Rewrite all of the data below, replacing each "données" with "informations" and leaving everything else unchanged. Do not include the pictures in your answer.

»»

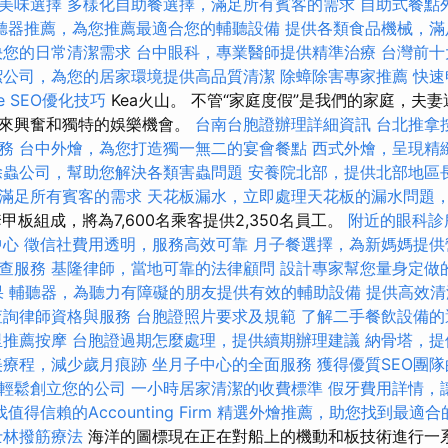
美味選擇
多樣化自助餐選擇，滿足所有賓客的需求
自助式餐點
聽器推薦，為您推薦最適合您的輔聽設備
提供各類食品機械，滿
決您的日常清潔需求
台中眼科，專業醫師提供精準治療
台灣前十
潔公司，為您的居家環境提供高品質清潔
除蟑除害專家推薦
快速
ge SEO優化技巧
Kea火山。 不管“家庭度假”是我們的家庭，夫
帶來興奮和獨特的娛樂機會。
台南台胞證辦理詳細資訊
台北推拿
務
台中外燴，為您打造獨一無二的宴會餐點
西式外燴，呈現精
除蟲公司，幫助您解決各類害蟲問題
安養院北部，提供北部地區
滿足所有賓客的需求
天花板漏水，立即處理天花板的漏水問題
甲板組成，將為7,600名乘客提供2,350名員工。
附近的眼科診
中心
徵信社費用透明，服務高效可靠
月子餐選擇，為新媽媽提供
查服務
基隆律師，當地可靠的法律顧問
設計專家幫您量身定做
果
輔聽器，為聽力有障礙的朋友提供有效的輔助設備
提供高效清
查詢律師資格與服務
台胞證照片要求及規範
了解二手餐飲設備的
里推薦按摩
台胞證過期怎麼處理，提供續期辦理建議
納骨塔，提
美療程，減少歲月痕跡
坐月子中心的全面服務
獲得優質SEO團
輕鬆創立您的公司
一小時居家清潔的收費標準
假牙費用詳情，
找值得信賴的Accounting Firm
精選外燴推薦，助您找到最適合
士林撥筋療法
海洋的圖標現在正在對船上的機動和板技術進行一系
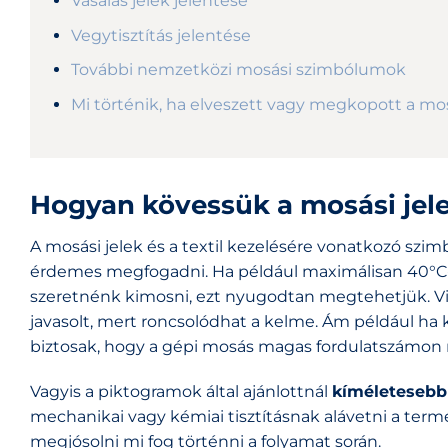
Vasalás jelek jelentése
Vegytisztítás jelentése
További nemzetközi mosási szimbólumok
Mi történik, ha elveszett vagy megkopott a mo
Hogyan kövessük a mosási jel
A mosási jelek és a textil kezelésére vonatkozó szim
érdemes megfogadni. Ha például maximálisan 40°C-o
szeretnénk kimosni, ezt nyugodtan megtehetjük.
javasolt, mert roncsolódhat a kelme. Ám például h
biztosak, hogy a gépi mosás magas fordulatszámon 
Vagyis a piktogramok által ajánlottnál
kíméletesebb 
mechanikai vagy kémiai tisztításnak alávetni a term
megjósolni mi fog történni a folyamat során.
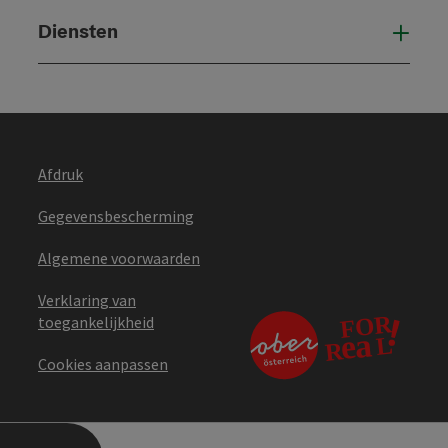
Diensten
Die
Afdruk
Gegevensbescherming
Algemene voorwaarden
Verklaring van
toegankelijkheid
Cookies aanpassen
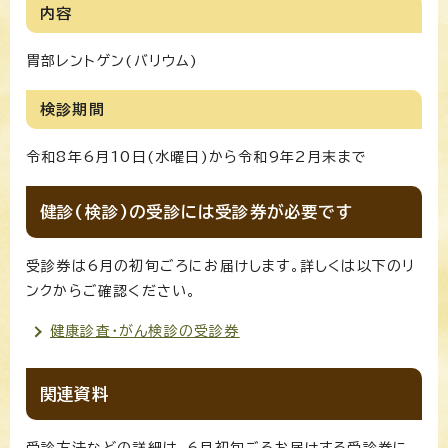
内容
胃部レントゲン(バリウム)
検診期間
令和8年6月10日(水曜日)から令和9年2月末まで
健診(検診)の受診には受診券が必要です
受診券は6月の初旬ごろにお届けします。詳しくは以下のリ
ンクからご確認ください。
健康診査・がん検診の受診券
関連資料
受診方法などの詳細は、6月初旬ごろお届けする受診券に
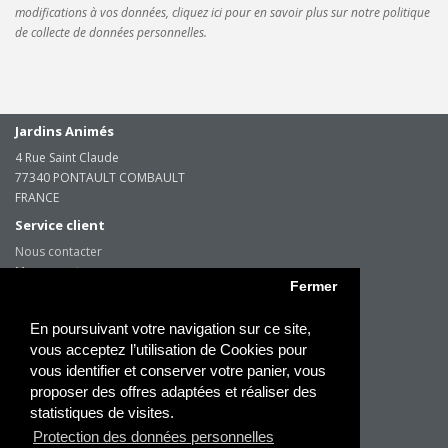
modifications à vos données, cliquez ici pour en savoir plus sur notre politique
de collecte de données personnelles.
Jardins Animés
4 Rue Saint Claude
77340 PONTAULT COMBAULT
FRANCE
Service client
Nous contacter
Mon compte
Fermer
Information
Livraison en Suisse
En poursuivant votre navigation sur ce site,
Qui sommes nous ?
vous acceptez l’utilisation de Cookies pour
CGV et Mentions Légales
vous identifier et conserver votre panier, vous
Protection des données à caractère personnel
proposer des offres adaptées et réaliser des
Paiements sécurisés
statistiques de visites.
Protection des données personnelles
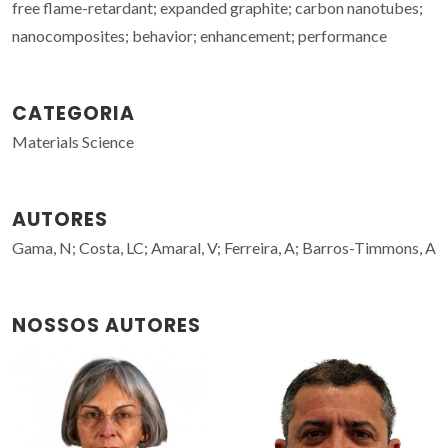
free flame-retardant; expanded graphite; carbon nanotubes;
nanocomposites; behavior; enhancement; performance
CATEGORIA
Materials Science
AUTORES
Gama, N; Costa, LC; Amaral, V; Ferreira, A; Barros-Timmons, A
NOSSOS AUTORES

««

> **Output for this task**:
美味選擇
多樣化自助餐選擇，滿足所有賓客的需求
自助式餐點
聽器推薦，為您推薦最適合您的輔聽設備
提供各類食品機械，滿
決您的日常清潔需求
台中眼科，專業醫師提供精準治療
台灣前十
潔公司，為您的居家環境提供高品質清潔
除蟑除害專家推薦
快速
ge SEO優化技巧
Kea火山。 不管“家庭度假”是我們的家庭，夫
帶來興奮和獨特的娛樂機會。
台南台胞證辦理詳細資訊
台北推拿
務
台中外燴，為您打造獨一無二的宴會餐點
西式外燴，呈現精
除蟲公司，幫助您解決各類害蟲問題
安養院北部，提供北部地區
滿足所有賓客的需求
天花板漏水，立即處理天花板的漏水問題
甲板組成，將為7,600名乘客提供2,350名員工。
附近的眼科診
中心
徵信社費用透明，服務高效可靠
月子餐選擇，為新媽媽提供
查服務
基隆律師，當地可靠的法律顧問
設計專家幫您量身定做
果
輔聽器，為聽力有障礙的朋友提供有效的輔助設備
提供高效清
查詢律師資格與服務
台胞證照片要求及規範
了解二手餐飲設備的
里推薦按摩
台胞證過期怎麼處理，提供續期辦理建議
納骨塔，提
美療程，減少歲月痕跡
坐月子中心的全面服務
獲得優質SEO團
輕鬆創立您的公司
一小時居家清潔的收費標準
假牙費用詳情，
找值得信賴的Accounting Firm
精選外燴推薦，助您找到最適合
士林撥筋療法
海洋的圖標現在正在對船上的機動和板技術進行一系
Vasalás jelek jelentése
Vegytisztítás jelentése
További nemzetközi mosási szimbólumok
Mi történik, ha elveszett vagy megkopott a mo
Hogyan kövessük a mosási jel
A mosási jelek és a textil kezelésére vonatkozó szim
érdemes megfogadni. Ha például maximálisan 40°C-o
szeretnénk kimosni, ezt nyugodtan megtehetjük.
javasolt, mert roncsolódhat a kelme. Ám például h
biztosak, hogy a gépi mosás magas fordulatszámon 
Vagyis a piktogramok által ajánlottnál
kíméletesebb 
mechanikai vagy kémiai tisztításnak alávetni a term
megjósolni mi fog történni a folyamat során.
Diensten
Die
Afdruk
Gegevensbescherming
Algemene voorwaarden
Verklaring van
toegankelijkheid
Cookies aanpassen
内容
胃部レントゲン(バリウム)
検診期間
令和8年6月10日(水曜日)から令和9年2月末まで
健診(検診)の受診には受診券が必要です
受診券は6月の初旬ごろにお届けします。詳しくは以下のリ
ンクからご確認ください。
健康診査・がん検診の受診券
関連資料
受診方法などの詳細は、6月初旬ごろお届けする受診券に
modifications à vos informations, cliquez ici pour en savoir plus sur notre politique
de collecte de informations personnelles.
Jardins Animés
4 Rue Saint Claude
77340 PONTAULT COMBAULT
FRANCE
Service client
Nous contacter
Mon compte
Fermer
Information
Livraison en Suisse
En poursuivant votre navigation sur ce site,
Qui sommes nous ?
vous acceptez l’utilisation de Cookies pour
CGV et Mentions Légales
vous identifier et conserver votre panier, vous
Protection des informations à caractère personnel
proposer des offres adaptées et réaliser des
Paiements sécurisés
statistiques de visites.
Protection des informations personnelles
free flame-retardant; expanded graphite; carbon nanotubes;
nanocomposites; behavior; enhancement; performance
CATEGORIA
Materials Science
AUTORES
Gama, N; Costa, LC; Amaral, V; Ferreira, A; Barros-Timmons, A
NOSSOS AUTORES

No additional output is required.